Dec 9 2009
Knopp Neurosciences Inc. (“Knopp”) announced the presentation today of
encouraging clinical results in a Phase 2 safety and tolerability study
of KNS-760704 in amyotrophic lateral sclerosis (“ALS”). The results were
presented at the 20th International Symposium on ALS/MND in
Berlin, Germany, by Merit Cudkowicz, M.D., Associate Professor of
Neurology at the Massachusetts General Hospital of Harvard Medical
The two-part Phase 2 study found that KNS-760704 was safe and
well-tolerated in ALS patients for up to nine months. The study results
also showed trends suggesting the potential for improved outcomes in
function and survival. Knopp emphasized that the compound remains early
in its development and that further testing in large, long-term,
well-controlled Phase 3 studies is required to establish the necessary
evidence that the drug is both safe and effective for patients with ALS.
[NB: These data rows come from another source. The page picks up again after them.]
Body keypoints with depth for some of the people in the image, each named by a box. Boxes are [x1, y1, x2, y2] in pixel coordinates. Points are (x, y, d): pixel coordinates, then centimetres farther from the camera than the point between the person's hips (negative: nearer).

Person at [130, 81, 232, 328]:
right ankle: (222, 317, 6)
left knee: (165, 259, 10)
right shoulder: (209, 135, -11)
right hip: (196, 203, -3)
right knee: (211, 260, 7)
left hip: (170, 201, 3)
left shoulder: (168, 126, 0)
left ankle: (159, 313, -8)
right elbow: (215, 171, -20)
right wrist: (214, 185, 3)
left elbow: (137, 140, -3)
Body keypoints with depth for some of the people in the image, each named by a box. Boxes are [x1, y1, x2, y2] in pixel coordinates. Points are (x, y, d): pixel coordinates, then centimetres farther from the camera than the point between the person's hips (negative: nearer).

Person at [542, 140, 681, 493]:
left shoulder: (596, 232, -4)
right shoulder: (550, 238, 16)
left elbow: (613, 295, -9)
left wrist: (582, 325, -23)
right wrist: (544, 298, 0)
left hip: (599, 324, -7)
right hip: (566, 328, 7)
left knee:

“Knopp is very encouraged by the results presented today in Berlin and,
at the same time, we’re acutely aware of the work that remains to be
done,” said Michael Bozik, M.D., the President and CEO of Knopp. “We
look forward to confirming and extending these results in Phase 3
studies, which we hope to initiate in 2010.” Knopp has formally engaged
regulators in the U.S. and European Union to obtain scientific input on
its planned Phase 3 program, including a scheduled meeting with the U.S.
FDA in January 2010.
Added Dr. Cudkowicz: “The safety results and the trends in improved
functional and survival outcomes observed in this study provide
preliminary evidence supporting the ongoing evaluation of KNS-760704 in
Phase 3 clinical trials.”
The primary objective of the Phase 2 study was to assess the safety and
tolerability of KNS-760704 in ALS subjects for up to nine months.
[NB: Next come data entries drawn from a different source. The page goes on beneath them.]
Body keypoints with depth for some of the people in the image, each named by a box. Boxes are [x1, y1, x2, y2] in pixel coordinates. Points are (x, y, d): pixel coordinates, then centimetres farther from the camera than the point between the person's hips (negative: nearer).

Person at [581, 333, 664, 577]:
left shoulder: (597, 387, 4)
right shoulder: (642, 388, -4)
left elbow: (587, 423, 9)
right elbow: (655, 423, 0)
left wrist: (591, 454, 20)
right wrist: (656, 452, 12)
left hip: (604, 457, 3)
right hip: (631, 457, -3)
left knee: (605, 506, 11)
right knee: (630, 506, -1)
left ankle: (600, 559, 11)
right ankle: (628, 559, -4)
Secondary objectives included measuring the clinical effects of
KNS-760704 on functional decline and mortality. The two-part design of
the study provided the opportunity to assess the effects of KNS-760704
in the same sample of ALS subjects in two randomized, double-blind
treatment periods separated by a one-month placebo washout.
In Part 1 of the study, 102 subjects received daily doses of 50 mg, 150
mg, or 300 mg of KNS-760704 or placebo for 12 weeks. KNS-760704 showed a
dose-dependent trend in slowing the rate of disease progression as
measured by the difference in slopes of ALS Functional Rating
Scale-Revised (ALSFRS-R) across treatment groups, with the greatest
benefit observed in the 300 mg dose group.
In Part 2 of the study, 92 subjects were re-randomized to receive daily
doses of 50 mg or 300 mg of KNS-760704 for 24 weeks. In addition to
results again suggesting a dose-dependent trend in slowing the rate of
disease progression as measured by the ALSFRS-R, there was also a trend
toward a survival benefit in the 300 mg group compared with the 50 mg
group. In an exploratory test combining mortality and functional
outcomes, subjects in the 300 mg group had a significantly improved
outcome compared with the 50 mg group.